Ezion went ex-bonus yesterday, triggering what resembled a 15% share price fall. Adjusting for the 1-for-5 bonus, the ex-bonus price should have been SGD1.83, ie in reality the stock gained 1.7%. We continue liking Ezion for its 50% top-in-class FY14F/FY15F recurring net profit growth and focus on its doubly recession-proof shallow water maintenance operations that should continue yielding sturdy doubledigit growth. Maintain BUY, with a SGD2.50 TP (vs SGD3.00).
1-for-5 bonus issue. Ezion's share price was SGD2.20 as at last Friday's close (5 Sept). After adjusting for its 1-for-5 bonus issue, the theoretical ex-bonus price should have been SGD1.83. While, at first glance, Ezion's "plunged" 15% yesterday, in reality the stock actually gained 1.7%.
Top-in-class annual growth of 50%. With locked-in charters over the next few years, we see Ezion delivering 50% recurring earnings growth per year for FY14/FY15 each. This marks its highest growth in the offshore sector. Beyond FY16, growth would depend on securing new service rig contracts, of which we are confident that management can deliver.
Doubly recession-proof. We see the shallow water space as being recession-proof, as production from this segment will need to continue even in the worst-case scenario of a 10% fall in global oil demand. This was highlighted in our Shallow Water Is The New Onshore report dated 28 May. Further to this, the long-term recurring nature of maintenance work, being part of operating expenditure, is also recession-resilient. Ezion's core business is, thus, doubly recession-proof.
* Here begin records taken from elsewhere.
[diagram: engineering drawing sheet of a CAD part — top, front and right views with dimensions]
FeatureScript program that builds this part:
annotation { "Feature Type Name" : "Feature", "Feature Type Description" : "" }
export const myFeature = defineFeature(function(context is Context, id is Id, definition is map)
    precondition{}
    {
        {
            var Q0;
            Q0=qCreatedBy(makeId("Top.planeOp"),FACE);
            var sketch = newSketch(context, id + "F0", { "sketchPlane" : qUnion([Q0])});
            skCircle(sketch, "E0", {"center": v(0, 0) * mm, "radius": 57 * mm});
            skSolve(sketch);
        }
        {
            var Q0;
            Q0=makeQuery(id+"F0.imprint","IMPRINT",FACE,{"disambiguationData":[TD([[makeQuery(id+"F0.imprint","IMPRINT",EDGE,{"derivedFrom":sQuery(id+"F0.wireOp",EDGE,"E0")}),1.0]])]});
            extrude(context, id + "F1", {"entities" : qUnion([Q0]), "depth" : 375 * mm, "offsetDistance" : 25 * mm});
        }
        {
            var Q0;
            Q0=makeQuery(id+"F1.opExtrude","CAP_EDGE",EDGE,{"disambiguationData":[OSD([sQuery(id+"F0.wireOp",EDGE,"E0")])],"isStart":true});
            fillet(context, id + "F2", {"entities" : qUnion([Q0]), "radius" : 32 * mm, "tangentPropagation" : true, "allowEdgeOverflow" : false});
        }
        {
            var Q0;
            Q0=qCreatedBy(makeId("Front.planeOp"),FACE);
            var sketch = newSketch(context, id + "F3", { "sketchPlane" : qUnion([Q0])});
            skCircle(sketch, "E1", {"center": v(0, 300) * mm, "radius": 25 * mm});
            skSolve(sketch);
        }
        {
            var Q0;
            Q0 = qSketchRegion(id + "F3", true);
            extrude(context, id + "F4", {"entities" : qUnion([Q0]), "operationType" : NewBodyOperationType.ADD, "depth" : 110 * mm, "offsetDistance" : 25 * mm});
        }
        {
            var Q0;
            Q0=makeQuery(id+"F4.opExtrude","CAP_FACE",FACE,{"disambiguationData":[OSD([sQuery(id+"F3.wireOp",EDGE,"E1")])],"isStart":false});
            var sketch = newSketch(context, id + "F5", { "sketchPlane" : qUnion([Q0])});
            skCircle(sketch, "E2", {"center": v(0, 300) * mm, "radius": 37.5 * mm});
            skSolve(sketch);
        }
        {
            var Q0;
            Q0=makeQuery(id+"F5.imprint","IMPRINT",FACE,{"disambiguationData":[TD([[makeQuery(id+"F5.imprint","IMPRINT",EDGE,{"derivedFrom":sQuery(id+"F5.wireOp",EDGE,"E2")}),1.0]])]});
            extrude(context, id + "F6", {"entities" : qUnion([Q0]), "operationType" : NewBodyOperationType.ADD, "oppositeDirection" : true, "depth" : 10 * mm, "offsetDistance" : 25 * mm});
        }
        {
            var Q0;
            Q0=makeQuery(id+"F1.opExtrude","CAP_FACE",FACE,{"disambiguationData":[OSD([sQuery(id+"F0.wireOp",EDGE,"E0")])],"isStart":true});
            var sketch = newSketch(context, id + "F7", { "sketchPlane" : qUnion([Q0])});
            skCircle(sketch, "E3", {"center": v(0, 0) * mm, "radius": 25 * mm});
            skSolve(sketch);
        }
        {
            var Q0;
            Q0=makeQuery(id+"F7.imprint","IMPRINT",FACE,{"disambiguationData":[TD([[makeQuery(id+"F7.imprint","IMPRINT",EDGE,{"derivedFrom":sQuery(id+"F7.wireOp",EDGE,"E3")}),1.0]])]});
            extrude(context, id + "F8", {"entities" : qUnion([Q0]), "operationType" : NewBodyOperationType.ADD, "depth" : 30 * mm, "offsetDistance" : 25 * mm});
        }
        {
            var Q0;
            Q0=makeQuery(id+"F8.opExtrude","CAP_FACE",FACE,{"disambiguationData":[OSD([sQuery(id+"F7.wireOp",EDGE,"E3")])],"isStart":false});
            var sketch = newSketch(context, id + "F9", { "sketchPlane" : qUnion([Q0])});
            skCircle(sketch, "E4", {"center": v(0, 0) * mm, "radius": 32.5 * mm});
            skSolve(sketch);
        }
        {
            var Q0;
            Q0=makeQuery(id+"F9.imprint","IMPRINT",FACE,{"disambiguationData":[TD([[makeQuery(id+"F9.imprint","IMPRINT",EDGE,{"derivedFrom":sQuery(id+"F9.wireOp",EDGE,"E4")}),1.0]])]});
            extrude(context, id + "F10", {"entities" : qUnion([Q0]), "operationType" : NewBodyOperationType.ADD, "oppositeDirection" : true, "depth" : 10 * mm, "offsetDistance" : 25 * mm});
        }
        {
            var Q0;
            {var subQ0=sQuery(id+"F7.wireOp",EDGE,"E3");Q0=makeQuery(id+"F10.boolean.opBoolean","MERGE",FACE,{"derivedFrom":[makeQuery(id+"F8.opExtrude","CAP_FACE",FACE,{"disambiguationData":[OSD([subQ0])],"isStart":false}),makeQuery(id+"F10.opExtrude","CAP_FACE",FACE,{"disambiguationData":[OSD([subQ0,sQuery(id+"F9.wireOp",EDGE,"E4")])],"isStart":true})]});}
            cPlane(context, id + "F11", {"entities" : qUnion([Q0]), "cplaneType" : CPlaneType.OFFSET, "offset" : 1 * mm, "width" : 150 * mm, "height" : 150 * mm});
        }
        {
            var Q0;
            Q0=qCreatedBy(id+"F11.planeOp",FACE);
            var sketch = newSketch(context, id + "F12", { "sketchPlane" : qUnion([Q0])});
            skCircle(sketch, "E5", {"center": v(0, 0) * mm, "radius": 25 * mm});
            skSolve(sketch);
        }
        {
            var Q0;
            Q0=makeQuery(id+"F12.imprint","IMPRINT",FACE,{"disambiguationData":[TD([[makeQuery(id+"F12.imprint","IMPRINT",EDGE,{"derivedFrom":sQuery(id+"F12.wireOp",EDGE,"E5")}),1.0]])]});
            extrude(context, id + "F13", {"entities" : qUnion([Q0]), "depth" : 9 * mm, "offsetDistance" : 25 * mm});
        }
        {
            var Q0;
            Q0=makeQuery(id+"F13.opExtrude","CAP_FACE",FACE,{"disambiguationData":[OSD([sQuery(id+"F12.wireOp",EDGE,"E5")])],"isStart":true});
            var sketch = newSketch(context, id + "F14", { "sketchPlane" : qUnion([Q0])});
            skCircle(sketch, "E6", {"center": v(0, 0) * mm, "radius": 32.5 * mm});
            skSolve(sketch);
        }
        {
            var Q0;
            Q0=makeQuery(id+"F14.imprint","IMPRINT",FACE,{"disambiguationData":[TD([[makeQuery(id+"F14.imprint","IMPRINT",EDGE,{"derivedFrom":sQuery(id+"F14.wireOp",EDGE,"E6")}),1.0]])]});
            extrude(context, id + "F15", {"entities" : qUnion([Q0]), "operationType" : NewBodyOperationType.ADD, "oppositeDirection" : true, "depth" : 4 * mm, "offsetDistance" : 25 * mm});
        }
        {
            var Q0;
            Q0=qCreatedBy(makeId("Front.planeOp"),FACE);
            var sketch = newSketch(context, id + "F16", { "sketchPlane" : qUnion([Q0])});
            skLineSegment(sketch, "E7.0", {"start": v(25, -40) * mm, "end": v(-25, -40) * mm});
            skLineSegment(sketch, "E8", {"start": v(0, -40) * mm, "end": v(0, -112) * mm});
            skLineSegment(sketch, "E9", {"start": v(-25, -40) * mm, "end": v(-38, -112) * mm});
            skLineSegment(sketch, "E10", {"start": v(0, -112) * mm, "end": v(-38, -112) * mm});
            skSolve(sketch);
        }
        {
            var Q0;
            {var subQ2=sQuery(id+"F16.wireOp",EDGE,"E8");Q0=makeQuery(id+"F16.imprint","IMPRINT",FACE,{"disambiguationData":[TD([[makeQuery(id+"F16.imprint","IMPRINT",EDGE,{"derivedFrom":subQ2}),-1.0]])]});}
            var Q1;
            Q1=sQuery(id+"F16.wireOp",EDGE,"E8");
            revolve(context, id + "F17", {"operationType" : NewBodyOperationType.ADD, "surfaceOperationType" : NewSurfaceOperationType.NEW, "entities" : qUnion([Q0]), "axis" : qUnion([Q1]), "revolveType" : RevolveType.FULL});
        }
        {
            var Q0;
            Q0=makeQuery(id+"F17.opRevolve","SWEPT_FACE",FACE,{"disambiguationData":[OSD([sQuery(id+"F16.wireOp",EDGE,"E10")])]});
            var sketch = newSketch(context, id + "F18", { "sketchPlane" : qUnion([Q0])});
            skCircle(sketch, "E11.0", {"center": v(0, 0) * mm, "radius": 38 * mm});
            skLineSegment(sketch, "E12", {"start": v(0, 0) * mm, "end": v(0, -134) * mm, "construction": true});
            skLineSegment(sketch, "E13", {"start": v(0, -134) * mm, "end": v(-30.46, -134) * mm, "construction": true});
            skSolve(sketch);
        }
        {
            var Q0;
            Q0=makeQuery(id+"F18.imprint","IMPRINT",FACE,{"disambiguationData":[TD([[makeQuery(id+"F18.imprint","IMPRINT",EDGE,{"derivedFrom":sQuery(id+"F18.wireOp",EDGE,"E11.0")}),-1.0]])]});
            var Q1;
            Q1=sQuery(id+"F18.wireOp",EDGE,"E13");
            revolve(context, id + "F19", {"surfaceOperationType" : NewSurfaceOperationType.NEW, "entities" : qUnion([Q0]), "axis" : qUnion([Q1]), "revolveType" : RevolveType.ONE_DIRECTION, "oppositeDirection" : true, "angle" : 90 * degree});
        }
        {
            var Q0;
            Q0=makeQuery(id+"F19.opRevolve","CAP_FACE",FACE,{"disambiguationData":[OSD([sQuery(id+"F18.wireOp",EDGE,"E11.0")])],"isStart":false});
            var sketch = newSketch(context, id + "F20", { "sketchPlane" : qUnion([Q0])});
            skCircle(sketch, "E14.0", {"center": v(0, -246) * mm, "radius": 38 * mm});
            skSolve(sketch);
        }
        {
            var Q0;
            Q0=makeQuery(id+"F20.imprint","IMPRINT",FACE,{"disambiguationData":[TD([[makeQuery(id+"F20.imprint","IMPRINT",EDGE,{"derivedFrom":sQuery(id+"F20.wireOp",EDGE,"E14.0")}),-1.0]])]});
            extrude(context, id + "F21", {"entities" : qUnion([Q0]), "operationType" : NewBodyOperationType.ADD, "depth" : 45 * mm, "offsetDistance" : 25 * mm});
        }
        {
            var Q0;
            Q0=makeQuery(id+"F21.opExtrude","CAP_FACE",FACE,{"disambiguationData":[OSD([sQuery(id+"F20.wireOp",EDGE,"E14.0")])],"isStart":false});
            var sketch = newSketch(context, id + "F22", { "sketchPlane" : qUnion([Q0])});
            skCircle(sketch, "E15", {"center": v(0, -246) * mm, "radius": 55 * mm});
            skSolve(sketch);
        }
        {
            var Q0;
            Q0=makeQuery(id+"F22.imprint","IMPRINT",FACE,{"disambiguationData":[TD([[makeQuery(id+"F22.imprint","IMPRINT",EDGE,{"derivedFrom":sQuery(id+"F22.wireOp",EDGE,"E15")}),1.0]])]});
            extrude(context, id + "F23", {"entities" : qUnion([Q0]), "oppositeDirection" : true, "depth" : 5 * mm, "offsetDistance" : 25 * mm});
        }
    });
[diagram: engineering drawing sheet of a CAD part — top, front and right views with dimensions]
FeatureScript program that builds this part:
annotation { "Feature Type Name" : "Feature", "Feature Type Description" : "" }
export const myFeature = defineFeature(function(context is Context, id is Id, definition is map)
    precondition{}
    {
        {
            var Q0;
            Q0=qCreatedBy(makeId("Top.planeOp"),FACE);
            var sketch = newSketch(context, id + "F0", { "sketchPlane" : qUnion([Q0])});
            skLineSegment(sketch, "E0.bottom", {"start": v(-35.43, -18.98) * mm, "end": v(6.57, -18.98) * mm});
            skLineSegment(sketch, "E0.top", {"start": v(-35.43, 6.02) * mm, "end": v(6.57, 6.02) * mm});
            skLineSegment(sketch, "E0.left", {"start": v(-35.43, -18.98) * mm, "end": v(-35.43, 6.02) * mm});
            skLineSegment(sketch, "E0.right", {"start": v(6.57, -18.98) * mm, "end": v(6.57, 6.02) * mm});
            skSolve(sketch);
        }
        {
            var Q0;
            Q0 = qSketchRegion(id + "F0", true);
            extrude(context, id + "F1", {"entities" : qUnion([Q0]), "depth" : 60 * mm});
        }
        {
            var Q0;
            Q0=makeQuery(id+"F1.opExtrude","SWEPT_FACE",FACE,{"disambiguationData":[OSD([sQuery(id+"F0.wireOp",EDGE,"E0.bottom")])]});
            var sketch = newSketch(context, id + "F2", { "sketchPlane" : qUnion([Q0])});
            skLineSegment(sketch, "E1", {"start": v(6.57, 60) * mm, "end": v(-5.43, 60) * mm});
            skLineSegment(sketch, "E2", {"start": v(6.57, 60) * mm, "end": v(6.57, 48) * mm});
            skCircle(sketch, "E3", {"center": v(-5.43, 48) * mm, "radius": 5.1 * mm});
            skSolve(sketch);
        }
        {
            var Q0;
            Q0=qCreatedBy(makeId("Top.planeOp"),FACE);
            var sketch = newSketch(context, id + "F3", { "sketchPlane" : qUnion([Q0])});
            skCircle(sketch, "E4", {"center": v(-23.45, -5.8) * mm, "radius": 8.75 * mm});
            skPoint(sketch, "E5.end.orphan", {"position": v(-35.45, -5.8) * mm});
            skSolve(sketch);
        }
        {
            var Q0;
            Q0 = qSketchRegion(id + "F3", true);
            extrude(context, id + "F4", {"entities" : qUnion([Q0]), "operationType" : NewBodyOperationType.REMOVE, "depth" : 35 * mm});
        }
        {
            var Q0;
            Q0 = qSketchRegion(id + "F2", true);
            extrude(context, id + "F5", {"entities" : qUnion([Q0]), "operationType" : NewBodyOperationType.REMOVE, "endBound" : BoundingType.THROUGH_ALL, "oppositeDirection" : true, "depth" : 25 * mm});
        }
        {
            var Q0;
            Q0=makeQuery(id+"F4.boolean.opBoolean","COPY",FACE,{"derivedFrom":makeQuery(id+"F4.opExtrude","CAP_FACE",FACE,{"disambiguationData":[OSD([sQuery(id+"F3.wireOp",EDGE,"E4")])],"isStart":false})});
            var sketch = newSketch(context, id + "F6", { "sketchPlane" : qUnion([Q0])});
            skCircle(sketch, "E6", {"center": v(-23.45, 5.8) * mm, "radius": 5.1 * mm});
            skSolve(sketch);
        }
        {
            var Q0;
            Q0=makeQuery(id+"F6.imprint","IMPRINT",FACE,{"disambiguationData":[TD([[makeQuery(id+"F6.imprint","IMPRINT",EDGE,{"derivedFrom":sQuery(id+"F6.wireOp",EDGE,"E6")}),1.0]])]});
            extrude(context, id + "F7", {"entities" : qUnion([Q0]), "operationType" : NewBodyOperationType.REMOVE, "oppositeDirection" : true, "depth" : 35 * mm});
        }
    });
Maintain BUY with SGD2.50 TP (from SGD3.00). Ezion remains our Top Pick in the offshore and marine space. We continue to like this stock for its: i) strong 50% recurring net profit growth for a couple of years at10x P/E, ii) recession-proof strategy, and iii) lack of serious competitors in the Asia-Pacific space. Maintain BUY with an adjusted SGD2.50 TP post bonus issue.